Conductive paint There exist paints and
epoxies loaded with so much silver powder that they conduct fairly well.
They're normally used for repairing traces on real PCB's. However, you can also
just paint traces with them. Solder-through wire There are some wires with insulation
that decomposes at soldering temperatures. You can simply route the wires
around the perfboard, wrapping the wire around leads where there's a solder
connection, and then use your soldering iron to solder the connections when
you're done. The catch is that it's hard to find the special wire.
Poly-thermal-ese magnet wire is one type, and you might find some types of
wire-wrap wire that work as well. Sticky-backed copper tape If you have access
to sticky-backed copper tape, you can cut narrow strips and route it around on
the bottom of the perfboard from pad to pad, and then solder.
Stripboard
You can think of stripboard as perfboard on
steroids. One side of the perfboard is covered in printed circuit traces all
running parallel in one dimension. All the holes along one strip would be
connected together if you just poked wires through the board and soldered. The
whole trick to stripboard is preliminary layout. You place components and dual
in line PCB Assembly IC's on the
blank, non-strip side perpendicular to the parallel runs of strip on the
bottom/soldering side. You use the strips as side-to-side printed circuit
wiring, and cut the strips apart where you don't need holes connected together.
This way, the pre-printed strips can be used for a great deal of the interconnections,
and the components themselves make many of the between-strips connections.
Jumper wires do the rest. Stripboard is much easier to replicate than
perfboard, as there's much less "arts and crafts" manual bending and
forming needed to make a second copy. About the only disadvantages of
stripboards for protoyping is that they're less modifiable than perfboard, as
you had to cut those strips, which customizes the layout of the board, and
they're inevitably going to be bigger in physical size than either
well-laid-out perfboard or PCB for the same circuit, as really using the strips
well necessarily means placing parts in a less compact layout than either
perfboard or PCB.
Printed Circuit Board
Depending on what you're doing, PCB's are
either the King or his evil twin. PCB's are not good for prototyping at all, as
the circuit is already cast in concrete in the more-or-less intricate
interconnections printed on the board. In fact, it's a bit foolish to waste the
time making a printed circuit board for a circuit that you have not already
tested and know that additional components are not needed.

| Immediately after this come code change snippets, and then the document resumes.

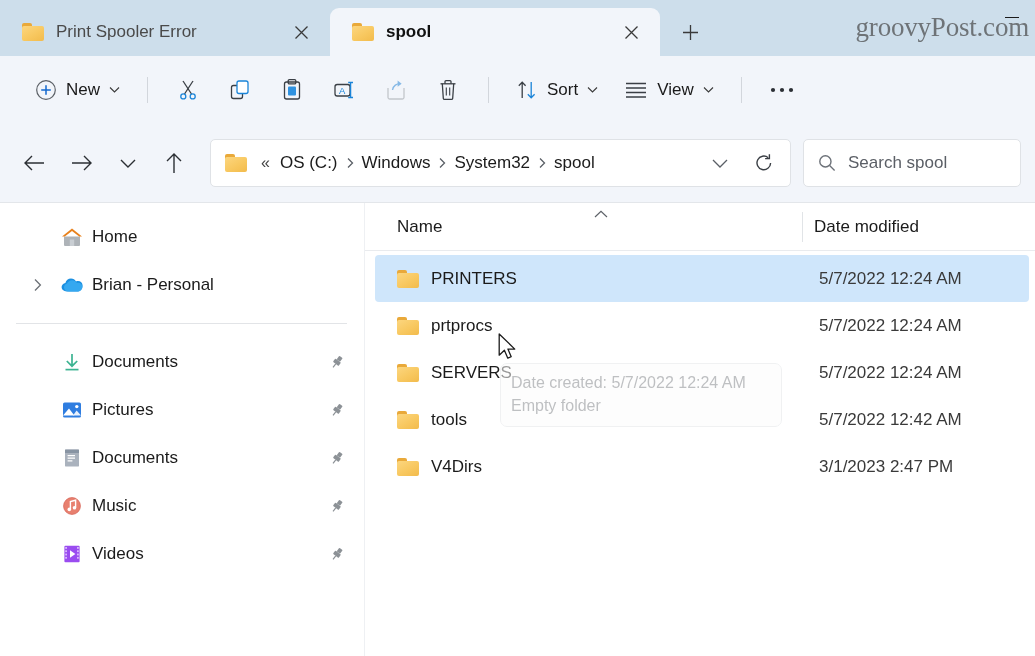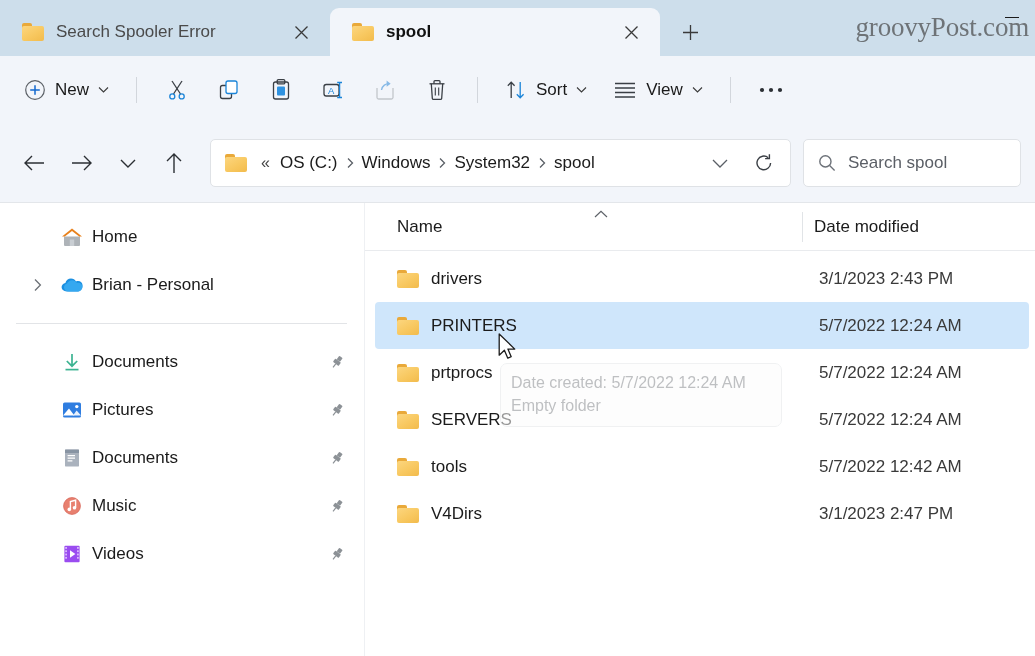--- a/index.html
+++ b/index.html
@@ -325,7 +325,7 @@
 
     <div class="tab inactive">
       <span class="tab-folder"></span>
-      <span class="tab-title">Search Spooler Error</span>
+      <span class="tab-title">Print Spooler Error</span>
       <span class="tab-close">
         <svg width="15" height="15" viewBox="0 0 15 15">
             <path d="M1.5 1.5 L13.5 13.5 M13.5 1.5 L1.5 13.5" stroke="#3a3a3a" stroke-width="1.3" fill="none"></path>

However, if you're making your second (or
third, or fifty-seventh) copy of a circuit, PCB's are a godsend. PCB's were
invented explicitly for making hundreds - or millions! - of copies of circuits
that come out right first time, every time. PCB's have the highest possible
component density of all the circuit building techniques, and the highest
chance of making successful electronic assembly copies,
as all the guesswork about what to connect to what is gone.